In 2015, the Boston Museum of Fine Arts issued an apology and cancelled a program, displaying Claude Monet's painting of his wife and giving the visitors the opportunity to put on a kimono similar to the one depicted in the painting, and encouraging them to pose for photographs. Before that, the painting La Japonaise. Camille Monet in Japanese Costume was shown all over Japan where the viewers posing in a kimono was an organic part of the special program. What could go wrong in America? And yet, an innocent event caused protest actions and accusations of cultural insensibility: some of the visitors noticed there "Orientalist flirtations with the exotic".
How Liotard sacrificed his beard
The 18th century French pastelist Jean-Étienne Liotard was remarkable by his extravagant look and long, curled beard, which he grew during his four-year stay in Constantinople. Noble and wealthy Europeans, having a weakness for oriental exotics, were very eager to have the "Turkish gentleman" make their portraits. But before marrying Marie Fargues, the artist shaved off his magnificent beard, and the story was widely told (on the initiative of the bride). Even Voltaire wrote to the Austrian Count Karl von Zinzendorf that the beard was deposited in a special box with due ceremony.
White House: saving classic art and less contemporaries!

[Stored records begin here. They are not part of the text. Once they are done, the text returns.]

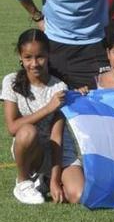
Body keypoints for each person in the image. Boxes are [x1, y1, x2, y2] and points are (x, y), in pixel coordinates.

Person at [4, 30, 70, 205]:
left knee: (76, 194)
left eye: (40, 57)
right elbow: (12, 128)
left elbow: (57, 137)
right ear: (21, 57)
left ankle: (45, 180)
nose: (34, 63)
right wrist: (48, 108)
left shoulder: (59, 87)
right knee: (27, 131)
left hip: (49, 153)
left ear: (49, 55)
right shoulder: (10, 81)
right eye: (28, 58)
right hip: (25, 148)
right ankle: (23, 182)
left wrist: (56, 179)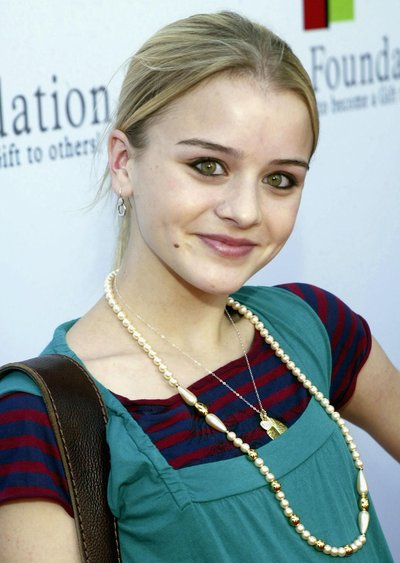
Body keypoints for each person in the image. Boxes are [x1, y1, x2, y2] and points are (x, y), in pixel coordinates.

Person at [0, 10, 398, 562]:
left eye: (280, 179)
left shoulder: (313, 327)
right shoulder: (39, 420)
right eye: (208, 165)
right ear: (123, 163)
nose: (245, 211)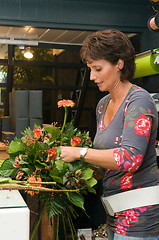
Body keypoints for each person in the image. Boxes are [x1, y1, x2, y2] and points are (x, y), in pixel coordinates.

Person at [60, 29, 159, 240]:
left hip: (140, 218)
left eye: (98, 68)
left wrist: (80, 153)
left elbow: (130, 158)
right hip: (114, 213)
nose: (92, 76)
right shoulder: (103, 105)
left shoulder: (138, 101)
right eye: (90, 69)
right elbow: (106, 161)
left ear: (119, 64)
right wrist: (77, 175)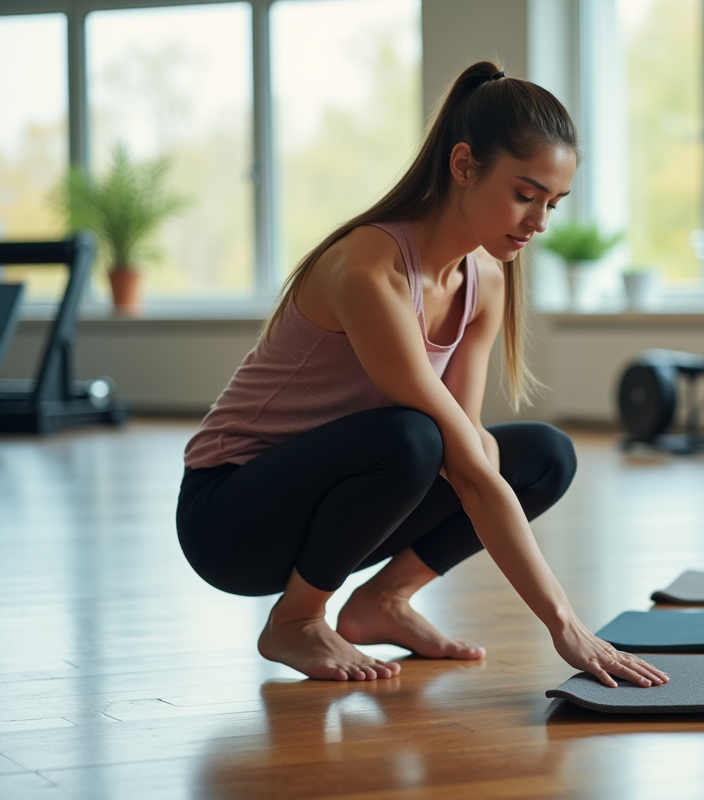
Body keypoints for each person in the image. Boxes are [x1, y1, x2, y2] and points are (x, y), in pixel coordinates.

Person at [175, 61, 668, 690]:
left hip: (333, 499)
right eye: (525, 193)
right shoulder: (367, 268)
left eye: (553, 202)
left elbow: (470, 443)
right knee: (415, 437)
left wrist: (479, 450)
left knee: (542, 455)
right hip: (229, 518)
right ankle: (295, 619)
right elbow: (448, 452)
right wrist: (564, 624)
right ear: (463, 165)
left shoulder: (486, 278)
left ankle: (384, 601)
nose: (539, 222)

In the White House, they always treated painting with piety. So, during the war of 1812, Dolly Madison saved the portrait of George Washington by Gilbert Stewart. Jacqueline Kennedy borrowed eight paintings by Cézanne from the permanent collection of one of the museums. Hillary Clinton withstood the abstract painting “Mountain at Bear Lake—Taos” by Georgia O'Keefe, while critics assured that the work will break the restrained elegance of the Green Room, created by the paintings of the XIX century. Laura Bush convinced the committee that oversees the art collection of the White House to accept the painting by her contemporary Andrew Wyeth as a gift, although it contradicted the rules: before getting to the White House, the painting must be aged for at least 25 years. Therefore, the collection of the residence contains the minimum number of works of living artists.

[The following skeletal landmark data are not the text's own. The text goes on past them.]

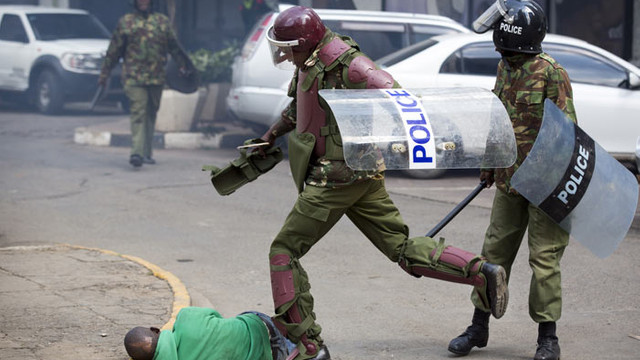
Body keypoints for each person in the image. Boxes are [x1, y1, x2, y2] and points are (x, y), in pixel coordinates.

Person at [258, 6, 510, 360]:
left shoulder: (351, 65)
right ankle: (480, 272)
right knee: (401, 248)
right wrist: (269, 136)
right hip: (361, 176)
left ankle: (308, 345)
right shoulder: (311, 62)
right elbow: (299, 107)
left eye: (289, 48)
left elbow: (398, 98)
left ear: (308, 42)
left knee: (283, 252)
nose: (285, 56)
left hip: (335, 179)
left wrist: (402, 143)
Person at [447, 1, 577, 360]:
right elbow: (498, 117)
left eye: (507, 49)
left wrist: (554, 181)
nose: (503, 54)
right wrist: (489, 164)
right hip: (509, 181)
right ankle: (479, 326)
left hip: (546, 186)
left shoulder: (551, 72)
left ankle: (548, 338)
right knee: (493, 254)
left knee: (544, 261)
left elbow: (567, 133)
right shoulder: (505, 67)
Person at [98, 0, 190, 168]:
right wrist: (105, 74)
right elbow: (114, 50)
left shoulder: (162, 22)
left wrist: (184, 65)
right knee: (138, 112)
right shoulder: (126, 22)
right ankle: (136, 153)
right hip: (133, 77)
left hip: (156, 77)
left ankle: (147, 153)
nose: (143, 2)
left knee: (151, 112)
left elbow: (174, 47)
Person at [124, 306, 294, 360]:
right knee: (244, 316)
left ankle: (294, 350)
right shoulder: (186, 317)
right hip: (260, 328)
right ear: (155, 330)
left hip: (269, 356)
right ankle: (293, 336)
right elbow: (216, 315)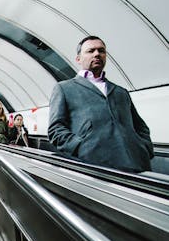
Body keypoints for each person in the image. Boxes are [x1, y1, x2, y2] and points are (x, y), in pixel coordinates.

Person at [48, 36, 153, 172]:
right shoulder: (64, 88)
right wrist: (82, 147)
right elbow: (56, 129)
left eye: (101, 51)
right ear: (78, 59)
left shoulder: (121, 91)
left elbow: (140, 126)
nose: (97, 54)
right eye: (91, 51)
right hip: (94, 168)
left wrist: (144, 148)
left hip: (136, 166)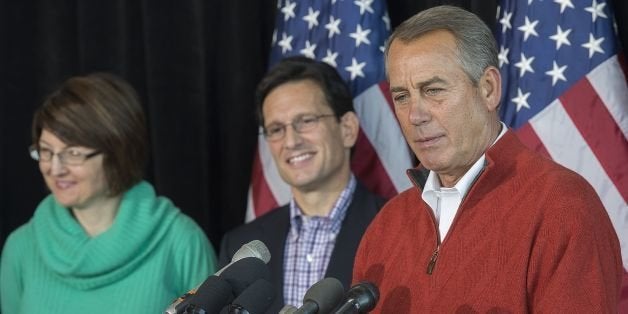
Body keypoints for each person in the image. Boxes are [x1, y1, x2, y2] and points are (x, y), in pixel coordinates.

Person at [352, 5, 623, 313]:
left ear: (489, 89)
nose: (415, 115)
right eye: (402, 96)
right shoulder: (386, 226)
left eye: (434, 90)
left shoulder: (563, 207)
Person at [0, 73, 217, 313]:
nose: (55, 168)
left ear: (117, 152)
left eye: (73, 153)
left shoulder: (182, 242)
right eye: (45, 151)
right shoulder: (21, 246)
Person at [219, 56, 387, 313]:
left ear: (348, 129)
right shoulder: (241, 245)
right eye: (276, 129)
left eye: (306, 121)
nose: (291, 141)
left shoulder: (396, 229)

Posthumous humiliation of Rubens by Van Dyck
After Ruben's death in 1640, van Dyck received a letter from the King of Spain. The artist had almost no doubts he would be offered a place at court. But Philip IV asked him to complete unfinished Rubens' commission first. "He managed to humiliate me even from his grave!" – said van Dyck discontentedly. He only had 12 months to live: a year after Rubens ' death, on December 9, 1641, the 42-year-old van Dyck died of a mysterious illness and was buried the same day as his daughter Justinia's baptism.
The Da Vinci Cat
Leonardo da Vinci enjoyed watching cats and sketching their varying moods and postures. Judging by eight preparatory sketches, he planned to create Madonna with an Infant and a Cat. It is clear from his sketch from the British Museum why the painting itself never materialized: this combination of models was a troublesome one. Leonardo has brilliantly caught the struggle between infant and cat, but the sketches he made were obviously dashed off at high speed. It must have dawned on him that any attempt to keep the cat there for the many hours needed for a detailed portrait painting would be doomed to failure. As a result, we have been robbed of a finished painting of a cat by the grand master.
How the world was given a fake Dalí
In his last years, Salvador Dalí suffered from parkinsonism, which precluded him from painting. And then his wife, incomparable and extraordinary Gala, found a Spanish artist Manuel Pujol of Baladas. In 1979–1981, he created about 400 works: oil paintings (about 200!), drawings, watercolors, lithographs, and he signed each of them with the famous signature of Salvador Dalí. These "unpleasant" details became known to the public, but the surrealist did not lose his head. He said that fakes are excellent, and they could well be his works!